-------- TEXT --------
From 523e2f48ca8b10399cebb88d6867482b80dd840c Mon Sep 17 00:00:00 2001
From: Jarek Potiuk <jarek.potiuk@polidea.com>
Date: Mon, 4 Jan 2021 11:15:04 +0100
Subject: [PATCH] Additional properties should be allowed in provider schema
 (#13440)

The additional properties should be allowed in provider schema,
otherwise future version of providers will not be compatible with
older versions of Airflow.

Specifying 'additionalProperties' as allowed we are opening up to
adding more properties to provider.yaml.

This change fixes this is for now by removing extra fields
added since the Airlow 2.0.0 schema and verifying that the 2.0.0
schema correctly validates such modified dictionary.
--------
=== DIRECTIVE ===
Translate this sentence from the patch into Spanish: "The additional properties should be allowed in provider schema, otherwise future version of providers will not be compatible with older versions of Airflow."
-------- EXTRACTED DATA --------
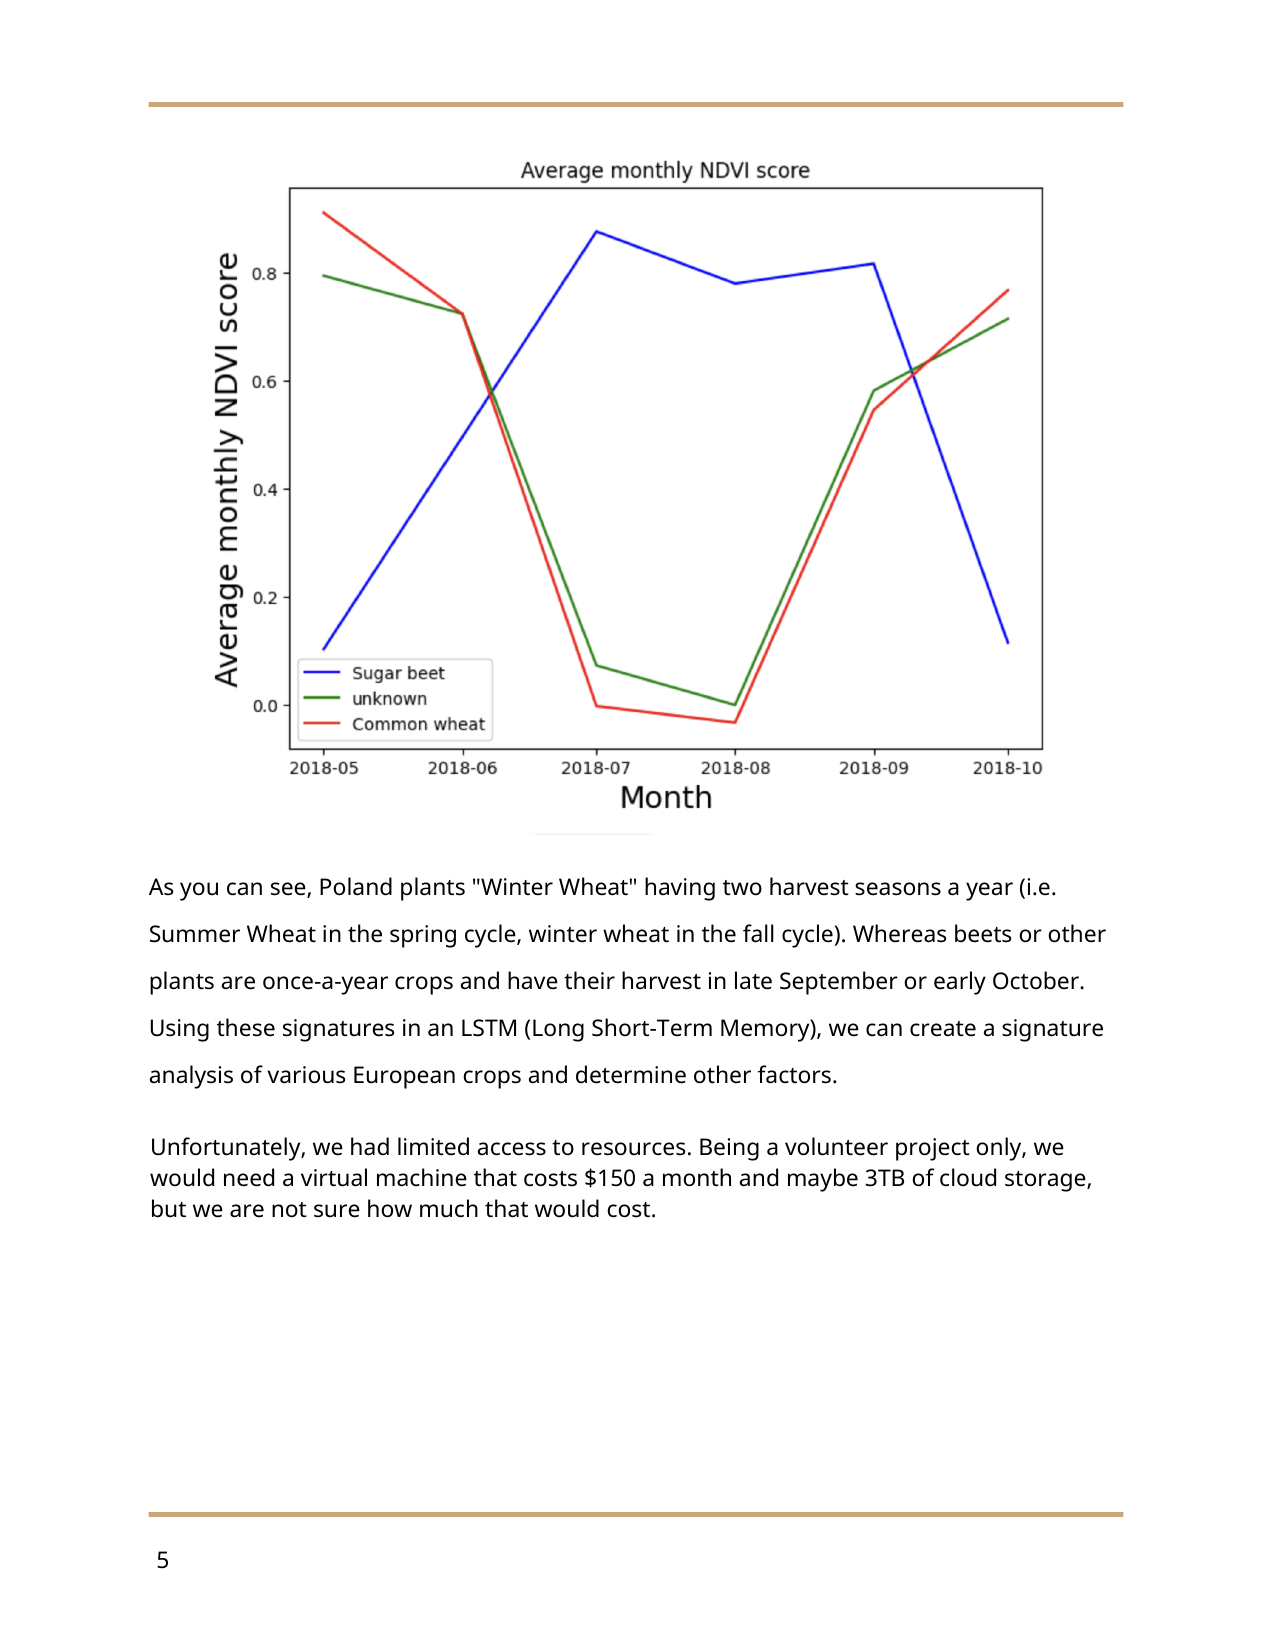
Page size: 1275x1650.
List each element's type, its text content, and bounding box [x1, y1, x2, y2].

picture [148, 1512, 1124, 1517]
picture [148, 102, 1124, 107]
picture [148, 150, 1124, 835]
text Unfortunately, we had limited access to resources. Being a volunteer project only, we would need a virtual machine that costs $150 a month and maybe 3TB of cloud storage, but we are not sure how much that would cost. [150, 1131, 1125, 1224]
text As you can see, Poland plants "Winter Wheat" having two harvest seasons a year (i.e. Summer Wheat in the spring cycle, winter wheat in the fall cycle). Whereas beets or other plants are once-a-year crops and have their harvest in late September or early October. Using these signatures in an LSTM (Long Short-Term Memory), we can create a signature analysis of various European crops and determine other factors. [148, 871, 1125, 1090]
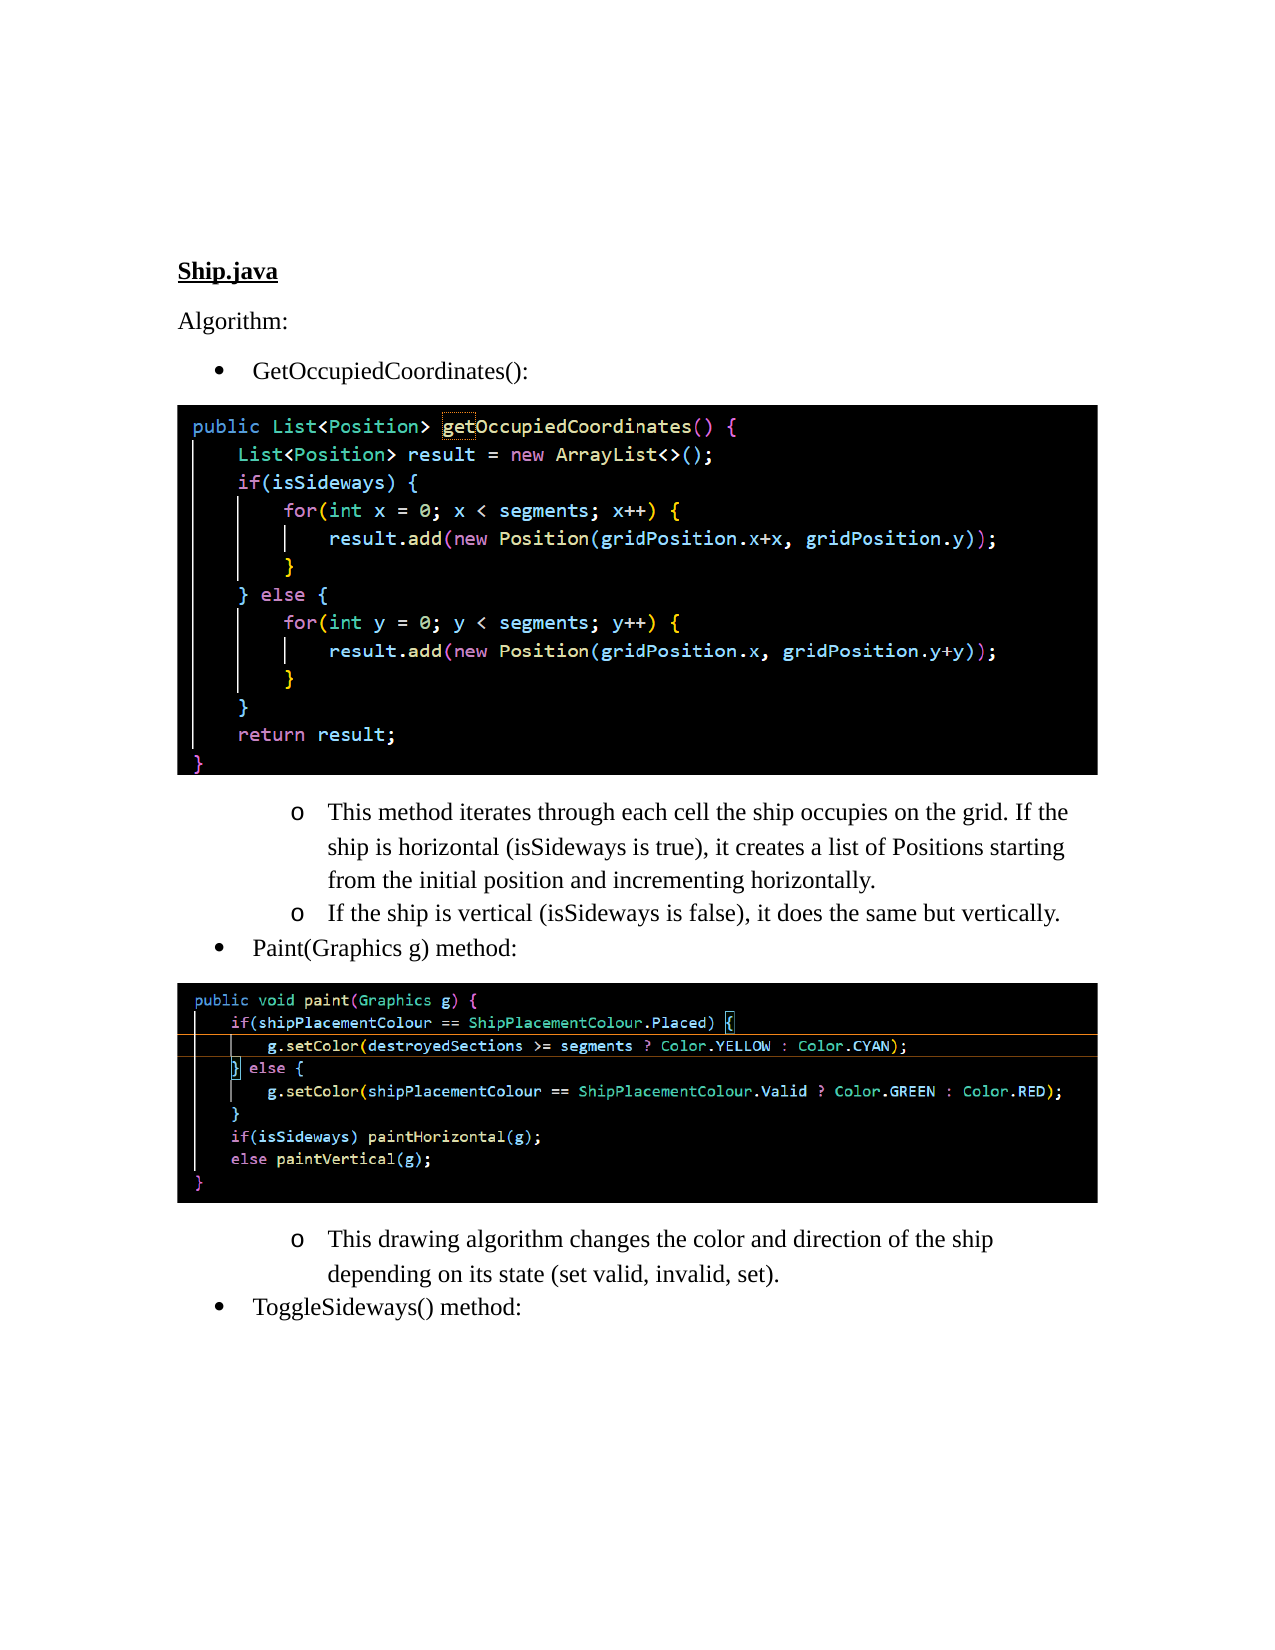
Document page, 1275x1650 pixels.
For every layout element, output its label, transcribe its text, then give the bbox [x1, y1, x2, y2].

list If the ship is vertical (isSideways is false), it does the same but vertically. [290, 898, 1098, 929]
text Ship.java [177, 256, 1098, 285]
text Algorithm: [177, 306, 1098, 335]
list ToggleSideways() method: [215, 1292, 1098, 1321]
list Paint(Graphics g) method: [215, 933, 1098, 962]
list GetOccupiedCoordinates(): [215, 356, 1098, 384]
list This method iterates through each cell the ship occupies on the grid. If the ship is horizontal (isSideways is true), it creates a list of Positions starting from the initial position and incrementing horizontally. [290, 797, 1098, 894]
list This drawing algorithm changes the color and direction of the ship depending on its state (set valid, invalid, set). [290, 1224, 1098, 1288]
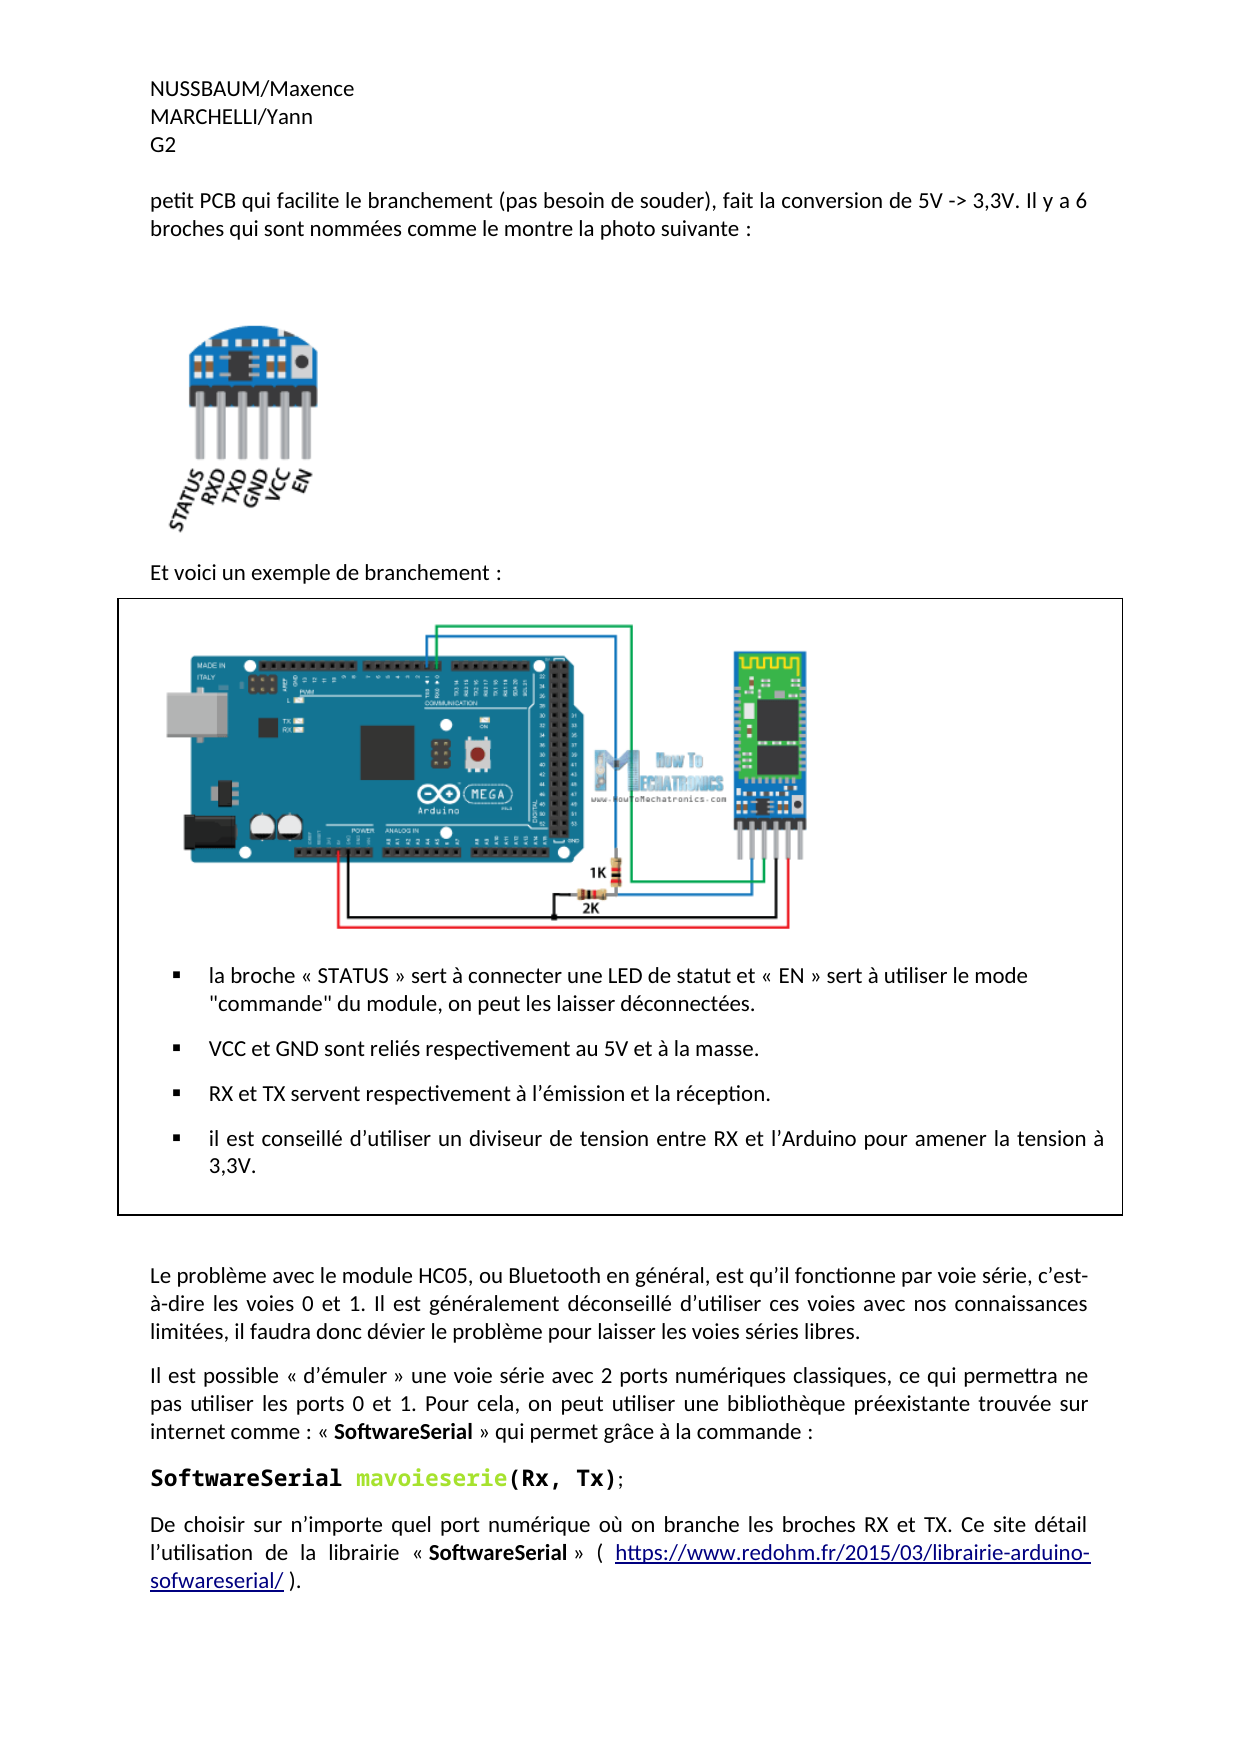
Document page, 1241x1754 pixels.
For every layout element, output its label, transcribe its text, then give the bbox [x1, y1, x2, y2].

text Et voici un exemple de branchement : [150, 558, 1090, 586]
list la broche « STATUS » sert à connecter une LED de statut et « EN » sert à utiliser le mode "commande" du module, on peut les laisser déconnectées. [171, 962, 1107, 1018]
list il est conseillé d’utiliser un diviseur de tension entre RX et l’Arduino pour amener la tension à 3,3V. [171, 1124, 1107, 1180]
text [119, 599, 1122, 1214]
list VCC et GND sont reliés respectivement au 5V et à la masse. [171, 1034, 1107, 1062]
list RX et TX servent respectivement à l’émission et la réception. [171, 1079, 1107, 1107]
text Il est possible « d’émuler » une voie série avec 2 ports numériques classiques, ce qui permettra ne pas utiliser les ports 0 et 1. Pour cela, on peut utiliser une bibliothèque préexistante trouvée sur internet comme : « SoftwareSerial » qui permet grâce à la commande : [150, 1361, 1090, 1446]
text De choisir sur n’importe quel port numérique où on branche les broches RX et TX. Ce site détail l’utilisation de la librairie « SoftwareSerial » ( https://www.redohm.fr/2015/03/librairie-arduino-sofwareserial/ ). [150, 1510, 1090, 1594]
text Le problème avec le module HC05, ou Bluetooth en général, est qu’il fonctionne par voie série, c’est-à-dire les voies 0 et 1. Il est généralement déconseillé d’utiliser ces voies avec nos connaissances limitées, il faudra donc dévier le problème pour laisser les voies séries libres. [150, 1261, 1090, 1345]
text petit PCB qui facilite le branchement (pas besoin de souder), fait la conversion de 5V -> 3,3V. Il y a 6 broches qui sont nommées comme le montre la photo suivante : [150, 186, 1090, 242]
text SoftwareSerial mavoieserie(Rx, Tx); [150, 1462, 1090, 1493]
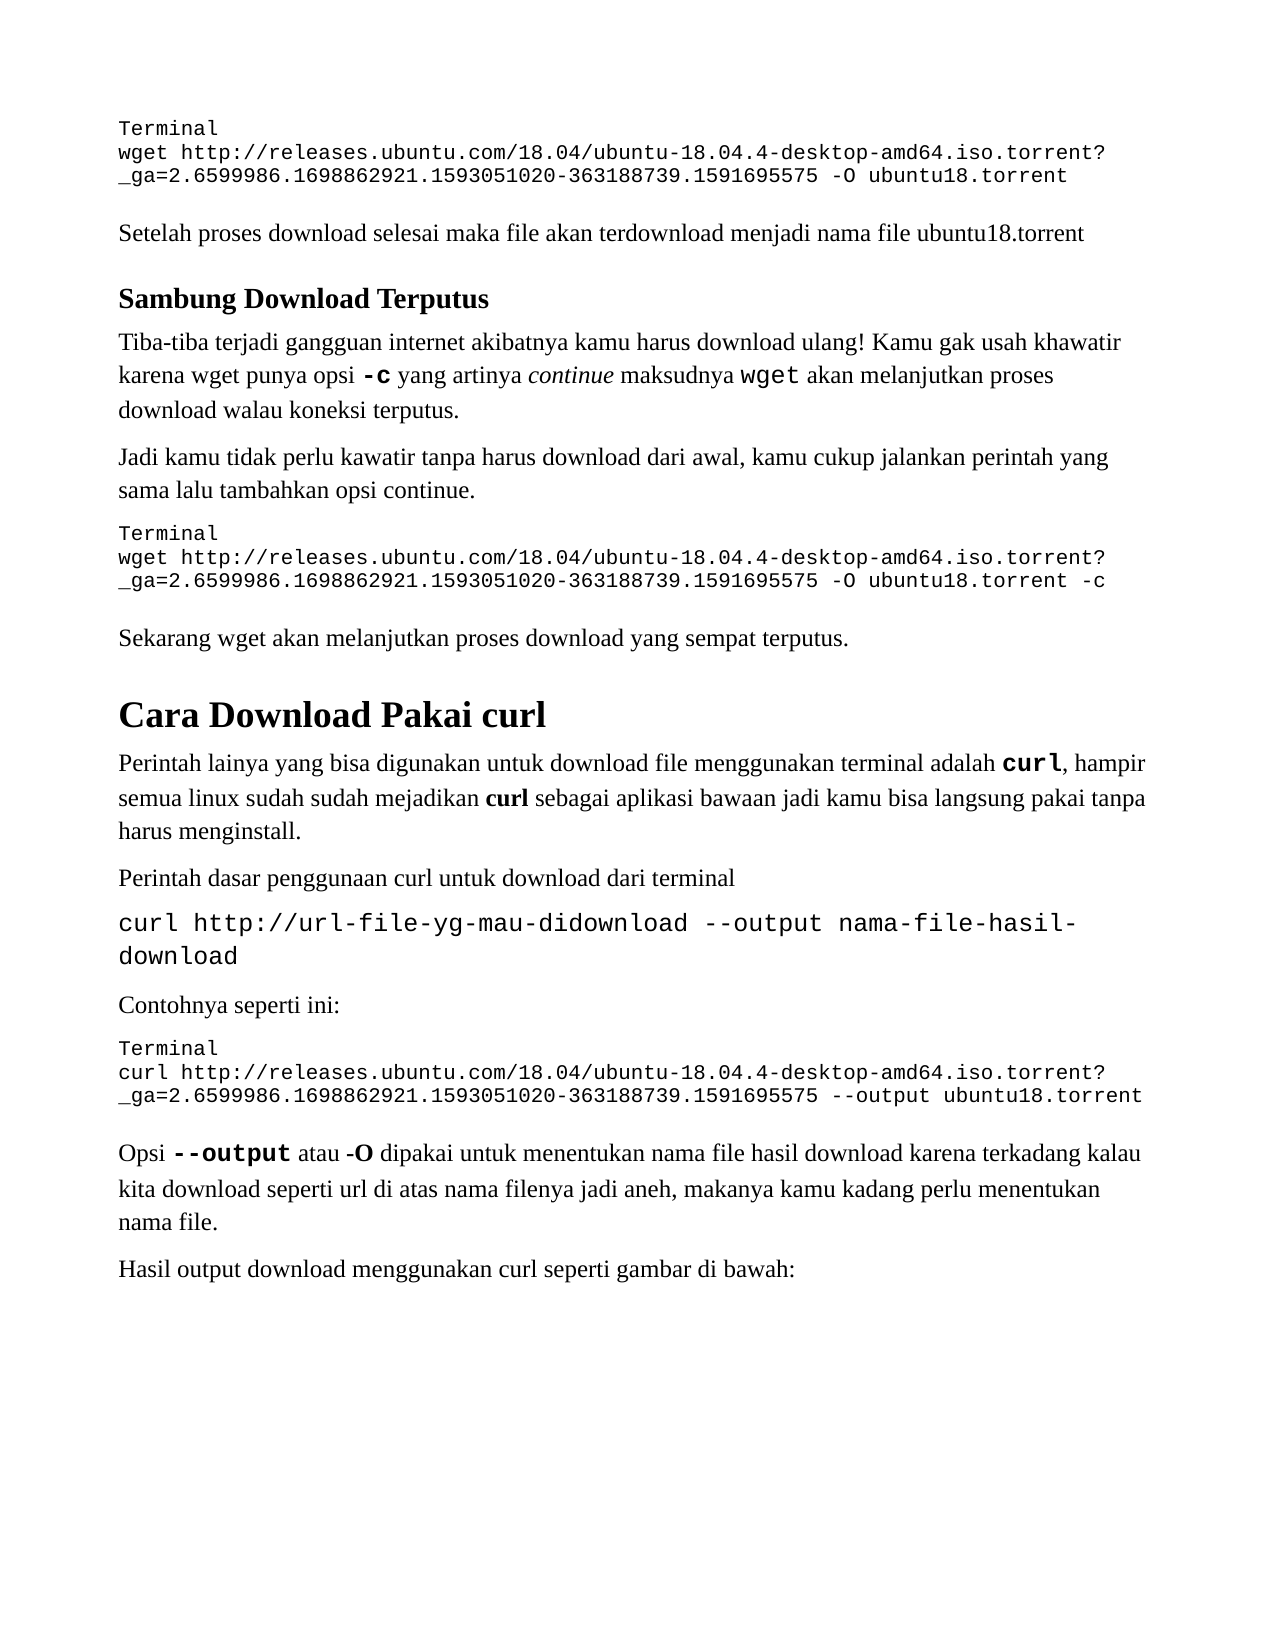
--------
=== EXERCISE RESULT ===
Las propiedades adicionales deberían permitirse en el esquema de proveedores; de lo contrario, las futuras versiones de los proveedores no serán compatibles con versiones anteriores de Airflow.